In May, however, the two seasonal workers did speak up when they lodged their complaints.

“It’s really egregious that the Parks Department was not aware for so long,” said Bien-Aime in a recent interview at her office in a temporary suite in Midtown Manhattan.

She sees the harassment of the seasonal park workers as a local form of sexual exploitation, an issue that she confronted on a global front in her former post as executive director of Equality Now.

From Brooklyn to Bangkok

“Whether the issue is international or New York City and New York State, it’s the same,” said Bien-Aime, who believes that girls and women in Brooklyn require the same kind of advocacy as counterparts in Bangkok, an epicenter of sex tourism and sex trafficking.

A first-generation Haitian-American, Bien-Aime holds degrees from the University of Geneva in Switzerland, as well as the New York University School of Law.

She grew up among women who fought for gender equality, both on the Caribbean island nation and in North America.

“My grandmother was a suffragist,” she says, “and my mother was a feminist. As a little girl, I thought that the women in my family were the most powerful people in the world.”
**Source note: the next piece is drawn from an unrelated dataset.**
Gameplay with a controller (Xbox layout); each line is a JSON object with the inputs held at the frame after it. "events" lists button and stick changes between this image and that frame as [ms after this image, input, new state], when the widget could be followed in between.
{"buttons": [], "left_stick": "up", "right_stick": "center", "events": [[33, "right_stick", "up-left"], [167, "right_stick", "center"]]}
Childhood perceptions change, however. Bien-Aime saw the limits of the domestic sphere.

“I saw my aunts having to be submissive to their husbands,” said Bien-Aime. “They changed, even if they worked outside the home. They talked about pats on their behind from their bosses. They had to accept it.”

Bien-Aime didn’t believe that she or other women–including those working for the Parks Department–should have to accept it.

Marge Ives, president of the Women’s City Club, said her organization will closely monitor the Parks Department case. “We will ensure that anti-sexual harassment measures are enforced and that prevention efforts are in place and implemented.” Ives said in an e-mail interview.